Rethinking LLM Bias Probing Using Lessons from the Social Sciences
Kirsten N. Morehouse, Siddharth Swaroop, Weiwei Pan
TL;DR
The paper tackles the challenges of bias probing in large language models by proposing EcoLevels, a framework that uses ecological validity and abstraction level to select and interpret probes. Grounded in social science theory, it surveys human-bias research and existing probes, and demonstrates how to apply EcoLevels to gender-occupation bias to reveal boundary conditions and generalization considerations. It argues for translating domain knowledge from psychology to ML contexts, addresses conflicting results across probes, and advocates for standardized reporting and no-lose experimental designs. The work aims to improve rigor, comparability, and real-world relevance in LLM bias research, guiding the next generation of bias probes and interpretable mitigation strategies.
Abstract
The proliferation of LLM bias probes introduces three significant challenges: (1) we lack principled criteria for choosing appropriate probes, (2) we lack a system for reconciling conflicting results across probes, and (3) we lack formal frameworks for reasoning about when (and why) probe results will generalize to real user behavior. We address these challenges by systematizing LLM social bias probing using actionable insights from social sciences.
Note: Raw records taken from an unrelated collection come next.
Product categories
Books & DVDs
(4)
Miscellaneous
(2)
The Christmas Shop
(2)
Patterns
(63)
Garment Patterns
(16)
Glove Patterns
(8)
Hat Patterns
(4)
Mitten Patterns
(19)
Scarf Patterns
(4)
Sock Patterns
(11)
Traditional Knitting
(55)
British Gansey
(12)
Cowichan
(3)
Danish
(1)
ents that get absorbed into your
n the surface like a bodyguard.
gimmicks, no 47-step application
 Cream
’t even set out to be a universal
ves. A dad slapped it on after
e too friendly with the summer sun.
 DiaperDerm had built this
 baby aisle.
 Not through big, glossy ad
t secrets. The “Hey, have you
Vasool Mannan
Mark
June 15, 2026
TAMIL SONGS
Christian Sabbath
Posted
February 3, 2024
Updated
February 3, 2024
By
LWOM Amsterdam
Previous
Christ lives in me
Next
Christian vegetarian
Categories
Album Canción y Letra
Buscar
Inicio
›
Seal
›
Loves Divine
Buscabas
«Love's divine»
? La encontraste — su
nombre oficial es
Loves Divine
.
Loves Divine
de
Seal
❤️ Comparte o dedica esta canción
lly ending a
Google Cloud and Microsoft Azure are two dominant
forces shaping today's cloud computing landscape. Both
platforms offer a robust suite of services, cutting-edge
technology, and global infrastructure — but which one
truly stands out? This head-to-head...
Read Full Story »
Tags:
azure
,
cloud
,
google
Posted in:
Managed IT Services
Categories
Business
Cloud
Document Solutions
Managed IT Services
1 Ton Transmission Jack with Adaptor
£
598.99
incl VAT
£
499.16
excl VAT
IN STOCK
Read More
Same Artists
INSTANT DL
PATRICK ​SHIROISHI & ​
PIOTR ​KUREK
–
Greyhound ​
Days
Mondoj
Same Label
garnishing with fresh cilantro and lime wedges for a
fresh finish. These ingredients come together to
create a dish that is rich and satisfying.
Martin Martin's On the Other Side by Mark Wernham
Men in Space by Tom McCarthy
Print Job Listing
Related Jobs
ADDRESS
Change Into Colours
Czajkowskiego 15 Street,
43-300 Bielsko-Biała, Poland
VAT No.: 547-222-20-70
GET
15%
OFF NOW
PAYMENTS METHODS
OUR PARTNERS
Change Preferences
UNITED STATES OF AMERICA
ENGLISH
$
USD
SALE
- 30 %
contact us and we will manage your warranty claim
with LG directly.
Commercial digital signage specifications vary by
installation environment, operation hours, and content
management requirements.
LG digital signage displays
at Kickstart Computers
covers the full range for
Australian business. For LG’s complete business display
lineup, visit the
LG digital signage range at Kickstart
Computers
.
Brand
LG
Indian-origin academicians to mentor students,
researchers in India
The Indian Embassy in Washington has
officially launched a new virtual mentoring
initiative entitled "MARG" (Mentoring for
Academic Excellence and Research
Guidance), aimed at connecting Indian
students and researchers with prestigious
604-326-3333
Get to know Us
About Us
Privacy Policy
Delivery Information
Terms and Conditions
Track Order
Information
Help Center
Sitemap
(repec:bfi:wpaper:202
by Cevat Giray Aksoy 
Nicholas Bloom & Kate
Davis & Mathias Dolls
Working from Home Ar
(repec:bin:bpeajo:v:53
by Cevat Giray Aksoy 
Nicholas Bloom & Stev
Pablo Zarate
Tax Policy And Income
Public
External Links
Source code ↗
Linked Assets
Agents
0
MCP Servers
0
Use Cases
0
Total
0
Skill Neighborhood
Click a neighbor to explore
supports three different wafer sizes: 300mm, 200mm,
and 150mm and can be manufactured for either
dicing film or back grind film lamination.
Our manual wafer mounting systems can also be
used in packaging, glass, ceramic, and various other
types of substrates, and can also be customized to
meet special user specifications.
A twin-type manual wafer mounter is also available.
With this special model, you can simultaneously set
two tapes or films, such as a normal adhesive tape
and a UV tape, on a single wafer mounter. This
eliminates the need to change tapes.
We then introduce EcoLevels - a framework that helps (a) determine appropriate bias probes, (b) reconcile conflicting findings across probes, and (c) generate predictions about bias generalization. Overall, we ground our analysis in social science research because many LLM probes are direct applications of human probes, and these fields have faced similar challenges when studying social bias in humans. Based on our work, we suggest how the next generation of LLM bias probing can (and should) benefit from decades of social science research.